The only argument that I can agree with is that it may cost more to run the plan that offers loan options. In this case, meet your fiduciary duty and shop around, you might be able to find a cheaper administrator.

Let me repeat from my previous post. The whole context of this thread is that people are dumb for borrowing/withdrawing from their 401k. That may be so, but I don't see why one should deny other participants in the plan a responsible use of the loan provisions of the plan.
Dead serious.

Why not offer at least one mutual fund with an ER of 2.0%? Some people may believe that high cost equals high value, right? The reason you don't is that people may actually choose it and it would breach fiduciary duty (IMO).

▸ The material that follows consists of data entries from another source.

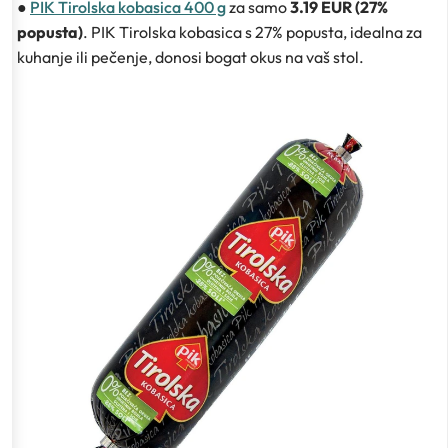
●
PIK Tirolska kobasica 400 g
za samo
3.19 EUR (27%
popusta)
. PIK Tirolska kobasica s 27% popusta, idealna za
kuhanje ili pečenje, donosi bogat okus na vaš stol.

Far to many people access their 401k prematurely - when a little planning and an emergency fund would serve them much better. Sure there may be cases where it may make sense - but most people worsen their financial future when taking loans. When you factor in the cost of monitoring loans and maintaining the additional complexity - it just furthers the fiduciary duty imperative.

BTW - there is no theoretical "cheaper administrator" out there for loan originating. Go ahead and contact the low cost provideds - EF, Web 401k, etc. - none of them originate and maintain 401k loans for free.
Leonard | | Market Timing: Do you seriously think you can predict the future? What else do the voices tell you? | | If employees weren't taking jobs with bad 401k's, bad 401k's wouldn't exist.